“AI could replace almost all forms of labour”!

Sundar Pichal, CEO of Google believes AI will have a more profound impact on humanity than fire, electricity and the internet – it will fundamentally change how we live our lives, and will transform health care, education and manufacturing – and make humans much more productive

McKinsey say there’s little doubt that AI can help increase individual and workforce productivity – their research suggests it will automate up to 30% of business activities across occupations by 2030

And now, according to an article by Will Daniel in Fortune.com, former US Treasury Secretary Larry Summers, a professor at Harvard University and an OpenAI board member, goes further – he thinks AI could replace ‘almost all’ forms of labour – however, he adds a cautionary note: “Just don’t expect a productivity miracle anytime soon”

PHOTOGRAPHER: DAVID PAUL MORRIS/BLOOMBERG VIA GETTY IMAGES
So, overall, the current ‘productivity puzzle’ may well be cracked by AI, albeit not in the very near future – however, another equally important puzzle may then follow in its wake — what will most people do with their spare time if there’s no need to go to work, socialise there and be paid for their efforts? Mass boredom and no need for money?
Consider what Larry is reported to have said
Larry Summers, speaking at the Fortune Innovation Forum in Hong Kong, said: “The general rule with respect to technological innovation is that things take longer to happen than you think they will, and then they happen faster than you thought they could.”

Unlike many proponents of AI, Summers thinks AI’s potential isn’t going to fully reveal itself anytime soon: “I don’t think that this is going to drive a productivity miracle in the next three to five years,” he said. “Crossing the last mile of technological development, when a revolutionary technology turns into something that the general public can use, usually takes longer than people hope.”

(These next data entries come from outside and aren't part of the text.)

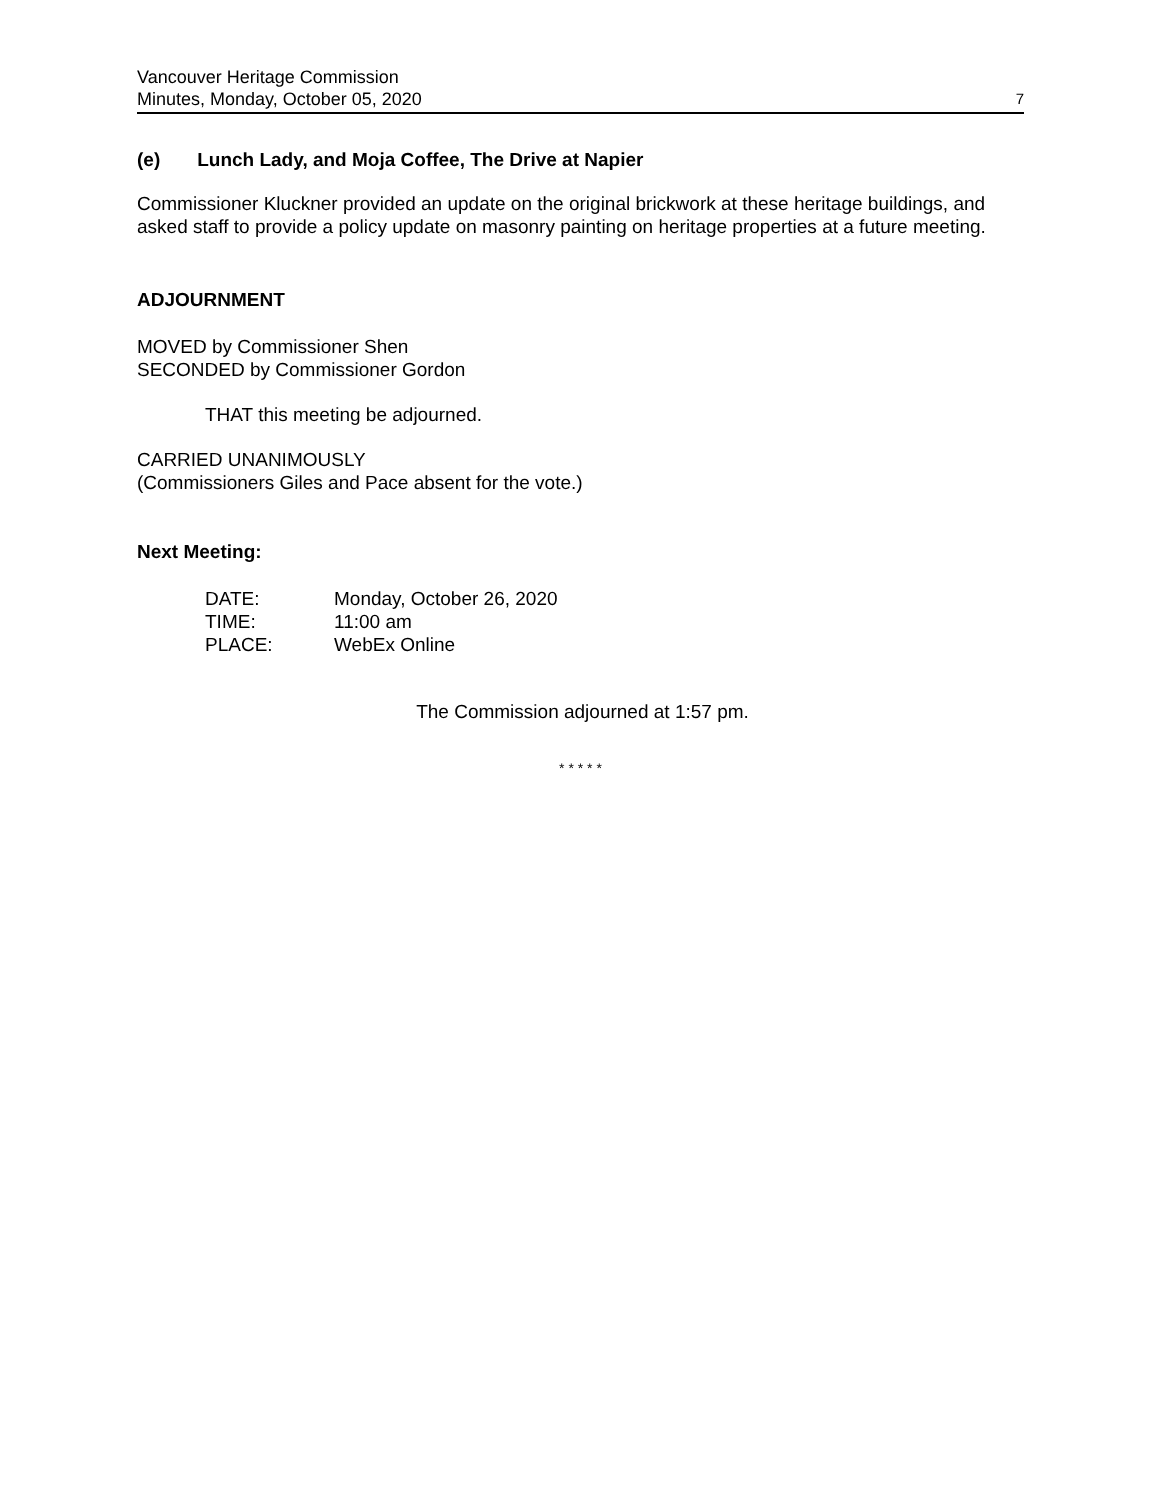Vancouver Heritage Commission
Minutes, Monday, October 05, 2020
7
(e) Lunch Lady, and Moja Coffee, The Drive at Napier
Commissioner Kluckner provided an update on the original brickwork at these heritage buildings, and asked staff to provide a policy update on masonry painting on heritage properties at a future meeting.
ADJOURNMENT
MOVED by Commissioner Shen
SECONDED by Commissioner Gordon
THAT this meeting be adjourned.
CARRIED UNANIMOUSLY
(Commissioners Giles and Pace absent for the vote.)
Next Meeting:
| DATE: | Monday, October 26, 2020 |
| TIME: | 11:00 am |
| PLACE: | WebEx Online |
The Commission adjourned at 1:57 pm.
* * * * *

He cited what he termed the “productivity J curve,” arguing that realising productivity gains from a new idea takes years of investment, research and development.

“Think, for example, about autonomous vehicles. Tens, if not hundreds of thousands of workers have for years been devoting themselves to autonomous vehicles…and as yet, there have been no chauffeurs or truck drivers or taxi drivers who have lost their job,” he said. “We’ve had a bunch of labour being devoted to autonomous vehicles, and no output that is measured in the statistics.”

But the OpenAI board director is far from being an AI sceptic.

“If one takes a view over the next generation, this could be the biggest thing that has happened in economic history since the Industrial Revolution,” he added. “This offers the prospect of not replacing some forms of human labour, but almost all forms of human labour.”

From building homes to making medical diagnoses, Summers predicted that AI will eventually be able to do nearly every human job, particularly white collar workers’ “cognitive labour.”

That will eventually make EQ, or emotional intelligence, more important than IQ.

“AI will substitute for a doctor making a difficult diagnosis…before it substitutes for a nurse’s ability to hold a patient’s hand when the patient is frightened,” he said.